Given problem A
Summarize the error-correction post in two sentences.
Given problem B
According to the error-correction post, what causes the corruption at the receiving end?
═════ Source text
[comp.lang.perl] Need help with error correction.

steve@gapos.bt.co.uk (Steve Rooke) (02/05/91)

I have two sites, one sending a file, the other receiving.  There is a lot
of corruption at the receiving end caused by line noise.  I am not able to
use any standard form of error correction on the line but I can request
retransmission of the file, as many times as needed, over another link.

I need to be able to compair these files and reconstruct the original with
reasonable confidence.  By that I mean that if two, or more, files have the
same text at a certain point then I am reasonably confident that the text
is OK.

I orignally thought of basing this on diff by trying to understand it's
output and collecting up the lines that are not different in each file but
the error rate may be high enough to cause some corruption on each line.
I expect the routine would have to look for substrings and be able to
re-sync when characters are lost/gained.

Has anyone tried to do this sort of thing before and how did you do it,
please?  Solutions based upon diff would do, I guess, for a majority of
the time.

Thanks a lot,
Steve
-- 
Steve Rooke  steve@gapos.bt.co.uk  (...mcsun!ukc!gapos!steve)  UK + 394 693595
BT, CSD/AS, Area 106, Anzani House,   | "You roll the dice with your heart
Trinity Ave, FELIXSTOWE, Suffolk, UK  |   and soul,  But some times you
#include <std/disclaimer>             |    just don't know." - Sam Brown

hunt@dg-rtp.rtp.dg.com (Greg Hunt) (02/06/91)
══════════
═════ Data shown
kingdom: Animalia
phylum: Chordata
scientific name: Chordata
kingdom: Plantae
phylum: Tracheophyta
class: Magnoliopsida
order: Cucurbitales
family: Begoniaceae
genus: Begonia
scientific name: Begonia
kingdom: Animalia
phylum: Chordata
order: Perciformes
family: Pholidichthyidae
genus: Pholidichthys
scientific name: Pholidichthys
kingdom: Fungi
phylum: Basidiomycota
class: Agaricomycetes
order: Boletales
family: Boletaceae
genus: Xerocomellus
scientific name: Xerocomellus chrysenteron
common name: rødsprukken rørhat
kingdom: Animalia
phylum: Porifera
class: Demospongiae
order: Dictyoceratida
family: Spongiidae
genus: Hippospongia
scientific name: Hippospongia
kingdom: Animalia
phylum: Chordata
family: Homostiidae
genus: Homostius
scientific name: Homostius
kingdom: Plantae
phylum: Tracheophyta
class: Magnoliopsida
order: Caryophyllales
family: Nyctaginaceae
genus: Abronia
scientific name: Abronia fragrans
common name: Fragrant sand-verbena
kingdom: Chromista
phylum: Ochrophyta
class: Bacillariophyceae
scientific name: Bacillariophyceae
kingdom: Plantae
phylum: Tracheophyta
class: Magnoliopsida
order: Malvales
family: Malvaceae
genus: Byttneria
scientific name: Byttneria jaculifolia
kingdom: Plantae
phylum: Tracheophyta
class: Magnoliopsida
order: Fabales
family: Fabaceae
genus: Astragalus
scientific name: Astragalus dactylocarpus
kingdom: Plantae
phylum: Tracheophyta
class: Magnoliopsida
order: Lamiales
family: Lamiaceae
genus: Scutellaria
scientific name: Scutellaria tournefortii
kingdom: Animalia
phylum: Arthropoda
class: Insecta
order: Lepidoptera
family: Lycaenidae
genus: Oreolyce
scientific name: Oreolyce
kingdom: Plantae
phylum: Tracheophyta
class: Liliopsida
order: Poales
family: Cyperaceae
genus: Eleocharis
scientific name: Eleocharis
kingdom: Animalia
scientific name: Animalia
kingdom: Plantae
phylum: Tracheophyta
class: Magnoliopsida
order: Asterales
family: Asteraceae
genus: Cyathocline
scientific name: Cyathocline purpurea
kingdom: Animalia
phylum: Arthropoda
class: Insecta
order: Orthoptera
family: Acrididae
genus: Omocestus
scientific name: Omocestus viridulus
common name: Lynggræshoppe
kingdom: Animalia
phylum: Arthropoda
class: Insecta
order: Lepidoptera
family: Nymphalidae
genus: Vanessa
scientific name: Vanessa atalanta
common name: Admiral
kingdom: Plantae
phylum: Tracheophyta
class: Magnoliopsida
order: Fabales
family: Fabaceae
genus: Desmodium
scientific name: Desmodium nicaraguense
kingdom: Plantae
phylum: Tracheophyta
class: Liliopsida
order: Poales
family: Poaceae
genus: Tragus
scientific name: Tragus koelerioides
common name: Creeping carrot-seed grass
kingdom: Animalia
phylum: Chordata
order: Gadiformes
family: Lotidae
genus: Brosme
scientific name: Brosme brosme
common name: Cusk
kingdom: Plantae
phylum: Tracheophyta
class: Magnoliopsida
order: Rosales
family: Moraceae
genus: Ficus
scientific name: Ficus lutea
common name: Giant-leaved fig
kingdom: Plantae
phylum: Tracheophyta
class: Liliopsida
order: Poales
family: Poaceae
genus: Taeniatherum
══════════
Worked solution A
A file sent between two sites arrives heavily corrupted by line noise, and although no standard error correction can be used on the line, the file can be retransmitted as many times as needed over another link. The poster wants to compare the received copies and reconstruct the original, treating text that matches across two or more files as reliable, and expects a diff-based approach may fall short because errors could hit every line, so the routine would need to look for substrings and re-sync when characters are lost or gained.

Worked solution B
Line noise.